Twierdza św. Barbary i port to dwa najważniejsze miejsca, bez których liźnięcia nie opuszcza się Alicante. Drugą połowę dnia spędziliśmy mniej turystycznie, spacerując i gubiąc się wśród budynków starego miasta. Nie ma lepszego sposobu na poznanie hiszpańskiego życia niż wmieszanie się wraz z zapadnięciem zmroku w tłum krzyczących ludzi. Alicante na swoich uliczkach skrywa wiele skarbów. Radzę mieć oczy dookoła głowy i szczególnie bacznie obserwować kolejne ściany domów. Takiej sztuki ulicznej zdecydowanie nie spotka się na każdym kroku. Im wyżej wchodziliśmy, tym robiło się coraz ciszej i spokojniej. Ludzie znikali, a ich miejsce zajmowały gromadki swobodnie przechadzających się kotów. Dzień dopełniliśmy dzbankiem sangrii.

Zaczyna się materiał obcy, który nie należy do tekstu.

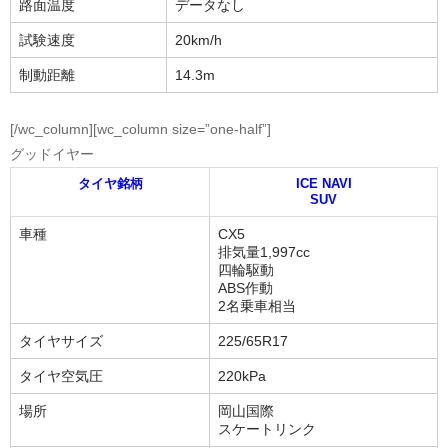
路面温度
データなし
試験速度
20km/h
制動距離
14.3m
[/wc_column][wc_column size=”one-half”]
グッドイヤー
タイヤ銘柄
ICE NAVI
SUV
車種
CX5
排気量1,997cc
四輪駆動
ABS作動
2名乗車相当
タイヤサイズ
225/65R17
タイヤ空気圧
220kPa
場所
岡山国際
スケートリンク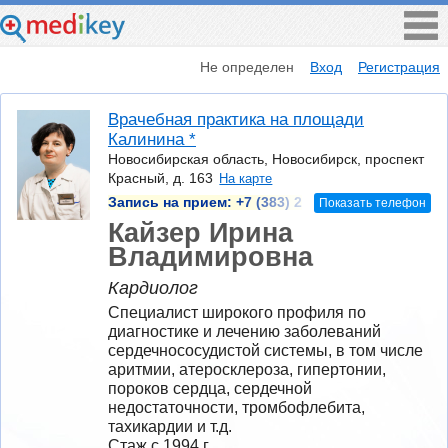
Не определен
Вход
Регистрация
Врачебная практика на площади
Калинина *
Новосибирская область, Новосибирск, проспект
Красный, д. 163
На карте
Запись на прием:
+7 (383) 2
Показать телефон
Кайзер Ирина
Владимировна
Кардиолог
Специалист широкого профиля по 
диагностике и лечению заболеваний 
сердечнососудистой системы, в том числе 
аритмии, атеросклероза, гипертонии, 
пороков сердца, сердечной 
недостаточности, тромбофлебита, 
тахикардии и т.д.
Стаж с 1994 г.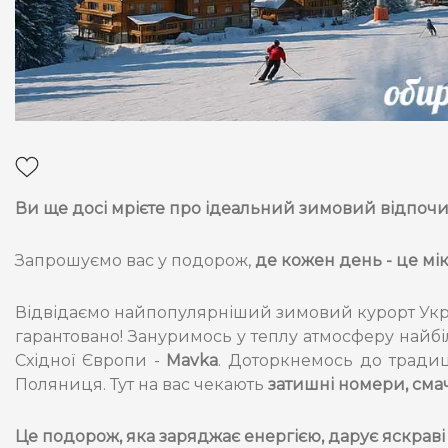
Ви ще досі мрієте про ідеальний зимовий відпочино
Запрошуємо вас у подорож,
де кожен день - це мік
Відвідаємо найпопулярніший зимовий курорт Укр
гарантовано! Зануримось у теплу атмосферу найб
Східної Європи -
Mavka
. Доторкнемось до традиц
Поляниця. Тут на вас чекають
затишні номери, сма
Це подорож, яка заряджає енергією, дарує яскраві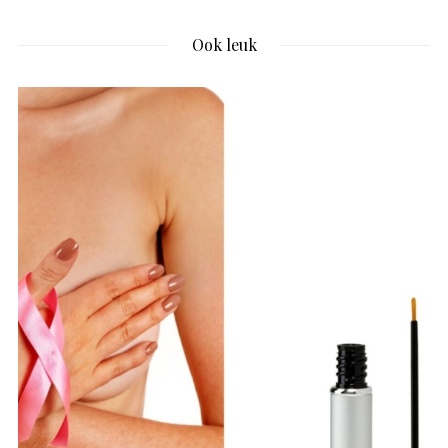
Ook leuk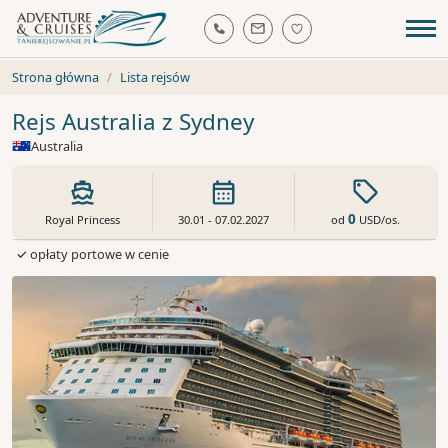
Strona główna
Lista rejsów
Rejs Australia z Sydney
Australia
0
od
USD
/os.
Royal Princess
30.01 - 07.02.2027
✓ opłaty portowe w cenie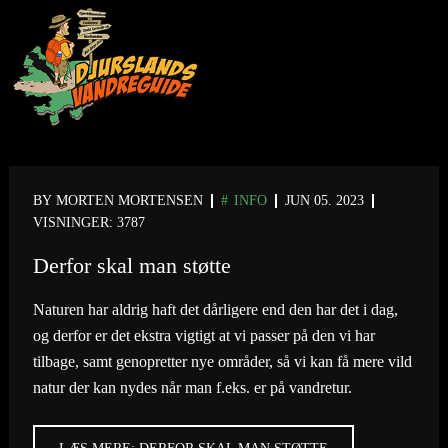
BY
MORTEN MORTENSEN
INFO
JUN 05. 2023
VISNINGER: 3787
Derfor skal man støtte
Naturen har aldrig haft det dårligere end den har det i dag,
og derfor er det ekstra vigtigt at vi passer på den vi har
tilbage, samt genopretter nye områder, så vi kan få mere vild
natur der kan nydes når man f.eks. er på vandretur.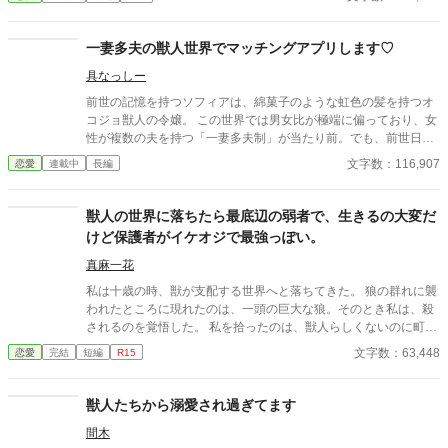
前半はラブラブまったりの予定。後半で主人公が頑張ります 小説
家になろう、カクヨムに転載しています
一妻多夫の獣人世界でマッチングアプリします♡
具なっしー
前世の記憶を持つソフィアは、綿菓子のような虹色の髪を持つオ
コジョ獣人の令嬢。 この世界では男女比が極端に偏っており、女
性が複数の夫を持つ「一妻多夫制」が当たり前。でも、前世日本
人だったソフィアには、一人の人を愛する感覚しかなくて……。
文字数：116,907
恋愛
連載中
長編
そんな私に、20人の父様たちは「施設（強制繁殖システム）送
り」を避けるため、マッチングアプリを始めさせた。 最初は戸惑
いながらも、出会った男性たちはみんな魅力的で、優しくて、一
獣人の世界に落ちたら最底辺の弱者で、生きるの大変だ
途で――。 ■ 大人の余裕とちょっと意地悪な研究者 ■ 不器用だけ
けど保護者がイケオジで最強っぽい。
ど一途な騎士 ■ ぶっきらぼうだけど優しい元義賊 ■ 完璧主義だけ
ど私にだけ甘えん坊な商人 ■ 超ピュアなジムインストラクター ■
真麻一花
コミュ力高めで超甘々なパティシエ ■ 私に一生懸命な天才年下魔
私は十歳の時、獣が支配する世界へと落ちてきた。 狼の群れに襲
法学者 気づけば7人全員と婚約していた！？ 「私達はきっと良い
われたところに現れたのは、一頭の巨大な狼。そのとき私は、殺
家族になれます！」 これは、一人の少女と七人（…）の婚約者た
されるのを覚悟した。 私を拾ったのは、獣人らしくないのに町を
ちが、愛と絆を育んでいく、ちょっと甘くて笑える逆ハーレム・
支配する最強の獣人だった。 なんとか生きてる。 でも、この世界
文字数：63,448
恋愛
完結
短編
R15
ラブコメディ。 という異世界×獣人×一妻多夫×マッチングアプリ
で、私は最低辺の弱者。
の、設定盛りだくさんな話。超ご都合主義なので苦手な人は注
意！ ※表紙はAIです
獣人たちから溺愛され過ぎてます
間木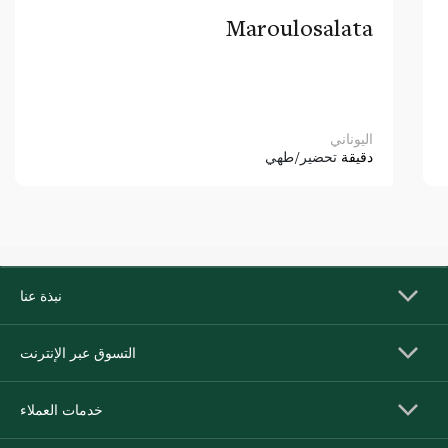
Maroulosalata
اليوناني
دقيقة
تحضير/طهي
نبذة عنا
التسوق عبر الإنترنت
خدمات العملاء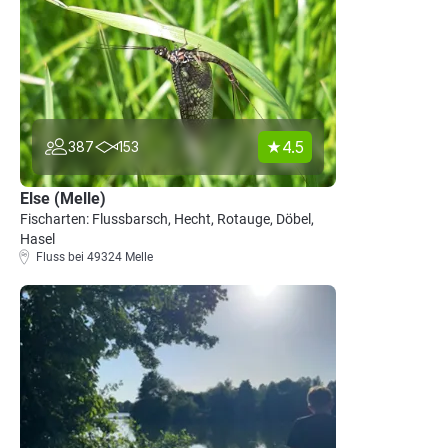
4.5
387
153
Else (Melle)
Fischarten: Flussbarsch, Hecht, Rotauge, Döbel,
Hasel
Fluss bei 49324 Melle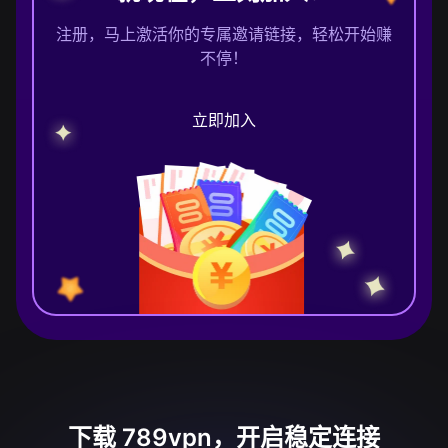
注册，马上激活你的专属邀请链接，轻松开始赚
不停！
立即加入
下载 789vpn，开启稳定连接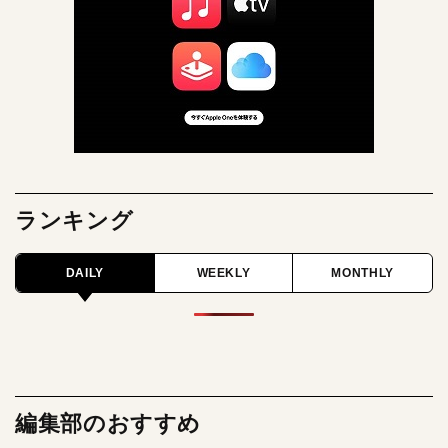
ランキング
DAILY
WEEKLY
MONTHLY
編集部のおすすめ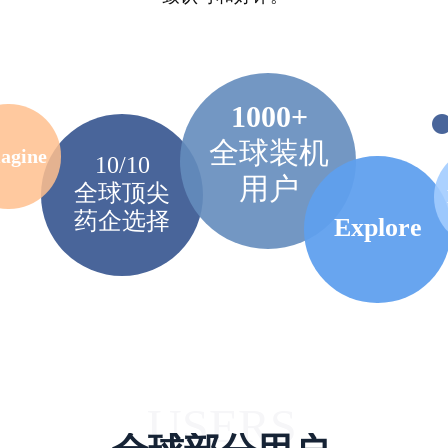
1000+
全球装机
agine
10/10
用户
全球顶尖
药企选择
Explore
USERS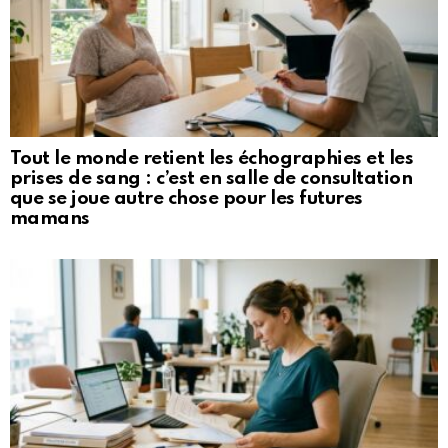
Tout le monde retient les échographies et les
prises de sang : c’est en salle de consultation
que se joue autre chose pour les futures
mamans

Idealne zakończenie idealnego dnia.
Alicante ma swoją magię – niewielkie portowe miasto położone nad brzegiem Morza Śródziemnego. Nie roi się w nim od zgrai turystów jak w większych miastach Hiszpanii, a łagodny klimat towarzyszy mieszkańcom nawet zimą. Oczywiście moja opinia może być mocno nieobiektywna. Do szczęścia nie potrzebowałam dużo, mając świadomość, że mój prywatny skarb jest bezpiecznie tuż obok mnie.

- Hostel: La Lonja (w samym centrum Alicante), 30 euro/ za noc za 2 os.
- Transport tam i z powrotem do Walencji: blablacar.es (20 euro/os.)